VimpelCom Ltd. has the right to extend the acceptance period of the Exchange Offer for the OJSC VimpelCom ADSs. Any extension will be announced not later than the next business day after the previously scheduled expiration date of the Russian Offer. VimpelCom Ltd. will announce any extension of the Exchange Offer by issuing a press release and by publishing an announcement in newspapers in the United States and Russia. In addition, VimpelCom Ltd. will file the announcement with the SEC via the EDGAR filing system and post the announcement on its website ( www.vimpelcomlimited.com).
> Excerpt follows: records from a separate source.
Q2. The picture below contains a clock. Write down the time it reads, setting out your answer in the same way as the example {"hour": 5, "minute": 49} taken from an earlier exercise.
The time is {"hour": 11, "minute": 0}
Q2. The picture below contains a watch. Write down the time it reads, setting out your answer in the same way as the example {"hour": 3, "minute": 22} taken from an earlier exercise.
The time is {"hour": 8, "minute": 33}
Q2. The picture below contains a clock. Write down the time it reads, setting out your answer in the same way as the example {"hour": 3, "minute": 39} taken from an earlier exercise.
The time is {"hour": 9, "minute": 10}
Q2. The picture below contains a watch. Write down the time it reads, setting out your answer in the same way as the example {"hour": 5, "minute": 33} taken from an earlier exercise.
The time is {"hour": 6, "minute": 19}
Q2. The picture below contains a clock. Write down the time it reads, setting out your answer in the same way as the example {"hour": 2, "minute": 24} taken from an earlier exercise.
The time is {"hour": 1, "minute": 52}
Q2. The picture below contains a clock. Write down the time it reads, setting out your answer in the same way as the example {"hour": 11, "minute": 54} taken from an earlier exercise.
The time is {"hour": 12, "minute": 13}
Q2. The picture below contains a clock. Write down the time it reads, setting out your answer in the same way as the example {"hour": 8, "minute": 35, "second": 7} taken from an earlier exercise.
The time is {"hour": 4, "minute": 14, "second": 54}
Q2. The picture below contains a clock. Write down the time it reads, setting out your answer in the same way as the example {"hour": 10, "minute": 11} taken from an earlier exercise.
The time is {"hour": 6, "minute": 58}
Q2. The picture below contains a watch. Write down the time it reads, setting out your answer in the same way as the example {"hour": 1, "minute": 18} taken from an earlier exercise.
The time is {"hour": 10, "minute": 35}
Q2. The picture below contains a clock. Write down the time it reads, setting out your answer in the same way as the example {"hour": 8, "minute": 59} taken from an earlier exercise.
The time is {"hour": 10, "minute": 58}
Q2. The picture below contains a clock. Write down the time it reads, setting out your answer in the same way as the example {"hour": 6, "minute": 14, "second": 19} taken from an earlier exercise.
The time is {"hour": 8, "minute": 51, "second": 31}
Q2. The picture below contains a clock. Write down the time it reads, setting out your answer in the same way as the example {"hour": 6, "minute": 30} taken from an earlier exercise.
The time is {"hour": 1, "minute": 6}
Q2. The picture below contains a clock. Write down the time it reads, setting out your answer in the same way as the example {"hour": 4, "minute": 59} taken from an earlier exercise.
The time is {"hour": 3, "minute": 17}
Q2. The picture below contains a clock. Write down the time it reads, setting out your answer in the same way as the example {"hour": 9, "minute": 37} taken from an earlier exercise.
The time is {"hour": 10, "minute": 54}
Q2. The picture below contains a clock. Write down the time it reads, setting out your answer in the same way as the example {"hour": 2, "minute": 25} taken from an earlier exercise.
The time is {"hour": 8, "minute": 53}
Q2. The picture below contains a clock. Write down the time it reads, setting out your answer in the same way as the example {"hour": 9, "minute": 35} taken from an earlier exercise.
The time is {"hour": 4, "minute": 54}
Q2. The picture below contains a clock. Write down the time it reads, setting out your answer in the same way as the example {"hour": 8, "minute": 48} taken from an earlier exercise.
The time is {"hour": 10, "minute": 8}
Cautionary statement regarding forward-looking statements

This announcement contains “forward-looking statements” within the meaning of the Private Securities Litigation Reform Act of 1995. Forward-looking statements are statements that are not historical facts, including statements concerning the anticipated timing of filings and approvals relating to the proposed transactions; the expected timing of the completion of the proposed transactions; the expected benefits and costs of the proposed transactions; management plans relating to the proposed transactions; the ability to complete the proposed transactions in view of the various closing conditions; the possibility that the proposed transactions may not be completed, any projections of earnings, revenues, synergies, accretion, margins or other financial items; any statements of operations, including the execution of integration plans; any statements of expectation or belief; and any statements of assumptions underlying any of the foregoing. Any statement in this announcement that expresses or implies VimpelCom Ltd.’s intentions, beliefs, expectations or predictions (and the assumptions underlying them) is a forward-looking statement. Forward-looking statements involve inherent risks, uncertainties and assumptions, including, without limitation, risks related to the timing or ultimate completion of the proposed transactions; the possibility that expected benefits may not materialize as expected; that, prior to the completion of the proposed transactions, the business of OJSC VimpelCom or Kyivstar may not perform as expected due to uncertainty; that the parties are unable to successfully implement integration strategies or otherwise realize the synergies anticipated for the proposed transactions; and other risks and uncertainties that are beyond the parties’ control. If such risks or uncertainties materialize or such assumptions prove incorrect, actual results could differ materially from those expressed or implied by such forward-looking statements and assumptions. The forward-looking statements contained in this announcement are made as of the date hereof, and VimpelCom Ltd. expressly disclaims any obligation to update or correct any forward-looking statements made herein due to the occurrence of events after the issuance of this announcement.